About this task :: Please show every line in the entries below that includes the word "linecap".

Data section ::
········

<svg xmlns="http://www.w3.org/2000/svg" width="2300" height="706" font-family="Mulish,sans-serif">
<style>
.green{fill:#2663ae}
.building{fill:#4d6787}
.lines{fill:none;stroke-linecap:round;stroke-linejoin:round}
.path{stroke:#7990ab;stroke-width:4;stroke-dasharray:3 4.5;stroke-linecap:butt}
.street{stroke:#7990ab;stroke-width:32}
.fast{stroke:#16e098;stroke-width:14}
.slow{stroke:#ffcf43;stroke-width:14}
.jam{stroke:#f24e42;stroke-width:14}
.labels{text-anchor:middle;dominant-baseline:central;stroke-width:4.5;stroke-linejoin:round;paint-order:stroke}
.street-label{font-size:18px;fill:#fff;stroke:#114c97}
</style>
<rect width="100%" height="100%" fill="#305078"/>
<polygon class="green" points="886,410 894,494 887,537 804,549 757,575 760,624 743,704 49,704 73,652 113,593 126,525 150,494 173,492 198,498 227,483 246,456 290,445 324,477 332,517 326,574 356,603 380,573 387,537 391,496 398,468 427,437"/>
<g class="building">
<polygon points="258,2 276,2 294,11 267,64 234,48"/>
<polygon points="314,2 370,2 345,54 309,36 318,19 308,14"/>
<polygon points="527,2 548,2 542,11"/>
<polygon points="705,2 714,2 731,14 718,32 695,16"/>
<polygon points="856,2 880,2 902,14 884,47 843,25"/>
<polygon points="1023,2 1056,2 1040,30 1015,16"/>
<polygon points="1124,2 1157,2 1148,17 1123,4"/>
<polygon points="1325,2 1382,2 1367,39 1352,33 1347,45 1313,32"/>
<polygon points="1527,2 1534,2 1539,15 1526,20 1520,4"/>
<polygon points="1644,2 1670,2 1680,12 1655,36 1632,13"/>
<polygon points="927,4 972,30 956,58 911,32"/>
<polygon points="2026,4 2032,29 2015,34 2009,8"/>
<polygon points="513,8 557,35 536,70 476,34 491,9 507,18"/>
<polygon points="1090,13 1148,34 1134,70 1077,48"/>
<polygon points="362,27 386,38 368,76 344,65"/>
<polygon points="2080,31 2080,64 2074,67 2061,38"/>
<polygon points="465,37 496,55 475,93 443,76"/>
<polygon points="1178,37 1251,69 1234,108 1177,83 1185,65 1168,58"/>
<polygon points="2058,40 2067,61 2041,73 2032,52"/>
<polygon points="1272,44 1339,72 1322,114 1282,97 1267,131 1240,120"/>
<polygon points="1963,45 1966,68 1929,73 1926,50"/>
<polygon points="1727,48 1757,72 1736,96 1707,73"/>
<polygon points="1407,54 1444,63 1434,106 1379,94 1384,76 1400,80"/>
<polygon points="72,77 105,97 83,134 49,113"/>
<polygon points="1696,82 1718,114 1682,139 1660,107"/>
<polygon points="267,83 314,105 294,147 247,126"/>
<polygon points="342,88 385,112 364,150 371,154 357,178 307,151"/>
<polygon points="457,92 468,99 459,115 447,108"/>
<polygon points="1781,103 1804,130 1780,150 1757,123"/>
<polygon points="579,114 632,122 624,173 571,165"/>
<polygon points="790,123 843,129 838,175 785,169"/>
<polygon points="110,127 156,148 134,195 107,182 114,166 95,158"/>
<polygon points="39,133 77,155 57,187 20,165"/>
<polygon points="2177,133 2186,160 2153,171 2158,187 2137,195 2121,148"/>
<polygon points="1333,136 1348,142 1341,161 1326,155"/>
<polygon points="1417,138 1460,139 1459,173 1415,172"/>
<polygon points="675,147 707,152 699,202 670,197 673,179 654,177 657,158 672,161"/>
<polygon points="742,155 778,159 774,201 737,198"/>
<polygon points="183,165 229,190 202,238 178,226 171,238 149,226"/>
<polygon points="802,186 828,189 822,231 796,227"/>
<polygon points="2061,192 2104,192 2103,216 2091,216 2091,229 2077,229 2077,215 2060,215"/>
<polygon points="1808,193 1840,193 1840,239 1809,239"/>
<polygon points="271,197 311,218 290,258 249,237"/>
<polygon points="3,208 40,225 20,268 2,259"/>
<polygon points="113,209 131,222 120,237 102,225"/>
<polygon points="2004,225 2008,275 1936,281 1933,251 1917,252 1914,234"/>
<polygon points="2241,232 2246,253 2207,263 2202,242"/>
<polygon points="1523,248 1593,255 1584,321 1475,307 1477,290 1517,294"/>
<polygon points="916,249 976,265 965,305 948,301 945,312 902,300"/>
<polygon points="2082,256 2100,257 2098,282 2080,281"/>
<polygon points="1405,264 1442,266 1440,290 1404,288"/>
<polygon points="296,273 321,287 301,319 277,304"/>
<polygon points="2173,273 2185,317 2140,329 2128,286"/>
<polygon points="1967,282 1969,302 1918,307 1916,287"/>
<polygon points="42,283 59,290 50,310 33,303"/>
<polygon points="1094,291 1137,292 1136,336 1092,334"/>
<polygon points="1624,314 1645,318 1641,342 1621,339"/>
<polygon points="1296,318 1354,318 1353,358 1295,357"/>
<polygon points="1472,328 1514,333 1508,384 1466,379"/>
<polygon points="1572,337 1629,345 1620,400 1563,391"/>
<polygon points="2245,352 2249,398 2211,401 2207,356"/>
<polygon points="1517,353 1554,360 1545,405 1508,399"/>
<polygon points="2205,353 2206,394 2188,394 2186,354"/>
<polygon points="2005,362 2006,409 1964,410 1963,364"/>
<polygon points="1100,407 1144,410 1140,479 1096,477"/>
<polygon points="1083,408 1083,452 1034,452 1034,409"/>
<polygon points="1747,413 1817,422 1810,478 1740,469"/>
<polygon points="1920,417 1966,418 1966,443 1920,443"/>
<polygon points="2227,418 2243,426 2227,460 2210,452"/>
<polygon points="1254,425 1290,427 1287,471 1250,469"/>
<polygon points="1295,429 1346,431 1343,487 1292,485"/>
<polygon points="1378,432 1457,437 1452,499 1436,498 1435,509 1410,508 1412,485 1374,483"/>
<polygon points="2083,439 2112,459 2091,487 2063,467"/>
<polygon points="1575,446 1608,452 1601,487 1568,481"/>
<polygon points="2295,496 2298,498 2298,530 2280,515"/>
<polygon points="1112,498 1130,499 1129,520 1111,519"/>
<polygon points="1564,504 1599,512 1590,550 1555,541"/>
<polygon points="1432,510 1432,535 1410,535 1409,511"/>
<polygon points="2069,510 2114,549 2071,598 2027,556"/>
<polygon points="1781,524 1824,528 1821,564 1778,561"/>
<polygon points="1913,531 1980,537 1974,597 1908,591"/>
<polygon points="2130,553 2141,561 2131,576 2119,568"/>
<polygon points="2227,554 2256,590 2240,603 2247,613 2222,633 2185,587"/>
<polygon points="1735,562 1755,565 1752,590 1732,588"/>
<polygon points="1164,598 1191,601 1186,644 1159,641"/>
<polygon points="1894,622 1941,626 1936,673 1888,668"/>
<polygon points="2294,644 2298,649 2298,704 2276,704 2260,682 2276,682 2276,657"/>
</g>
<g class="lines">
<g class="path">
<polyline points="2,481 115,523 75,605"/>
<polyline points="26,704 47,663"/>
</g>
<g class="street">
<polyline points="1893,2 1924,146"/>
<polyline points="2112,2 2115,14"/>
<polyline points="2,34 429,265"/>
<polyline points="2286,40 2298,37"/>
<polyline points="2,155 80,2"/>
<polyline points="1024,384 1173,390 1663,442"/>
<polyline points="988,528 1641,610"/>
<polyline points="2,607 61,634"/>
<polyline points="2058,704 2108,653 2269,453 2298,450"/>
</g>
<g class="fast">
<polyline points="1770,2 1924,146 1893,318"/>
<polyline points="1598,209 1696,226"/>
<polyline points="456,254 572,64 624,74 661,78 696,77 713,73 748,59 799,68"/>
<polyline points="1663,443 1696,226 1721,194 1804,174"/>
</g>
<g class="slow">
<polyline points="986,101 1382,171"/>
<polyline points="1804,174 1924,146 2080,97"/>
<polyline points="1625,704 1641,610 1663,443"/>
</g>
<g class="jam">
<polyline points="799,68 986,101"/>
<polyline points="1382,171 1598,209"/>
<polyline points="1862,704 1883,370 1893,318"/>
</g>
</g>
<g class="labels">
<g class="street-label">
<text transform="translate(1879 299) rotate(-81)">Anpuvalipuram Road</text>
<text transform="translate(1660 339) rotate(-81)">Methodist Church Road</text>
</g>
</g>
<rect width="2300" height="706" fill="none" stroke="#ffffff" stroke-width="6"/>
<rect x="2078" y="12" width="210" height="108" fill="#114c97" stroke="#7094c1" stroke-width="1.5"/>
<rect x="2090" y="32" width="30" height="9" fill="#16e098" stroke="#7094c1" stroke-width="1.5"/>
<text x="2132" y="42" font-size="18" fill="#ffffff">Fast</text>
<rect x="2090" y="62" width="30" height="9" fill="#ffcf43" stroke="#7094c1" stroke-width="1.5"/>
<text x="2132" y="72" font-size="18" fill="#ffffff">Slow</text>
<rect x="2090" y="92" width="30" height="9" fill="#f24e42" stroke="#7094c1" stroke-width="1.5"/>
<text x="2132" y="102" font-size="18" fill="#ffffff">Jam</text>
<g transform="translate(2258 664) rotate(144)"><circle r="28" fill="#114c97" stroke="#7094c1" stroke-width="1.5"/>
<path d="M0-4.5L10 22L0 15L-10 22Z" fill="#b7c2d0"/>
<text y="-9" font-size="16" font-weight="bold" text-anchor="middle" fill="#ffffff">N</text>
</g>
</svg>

········

Solution for this task ::
.lines{fill:none;stroke-linecap:round;stroke-linejoin:round}
.path{stroke:#7990ab;stroke-width:4;stroke-dasharray:3 4.5;stroke-linecap:butt}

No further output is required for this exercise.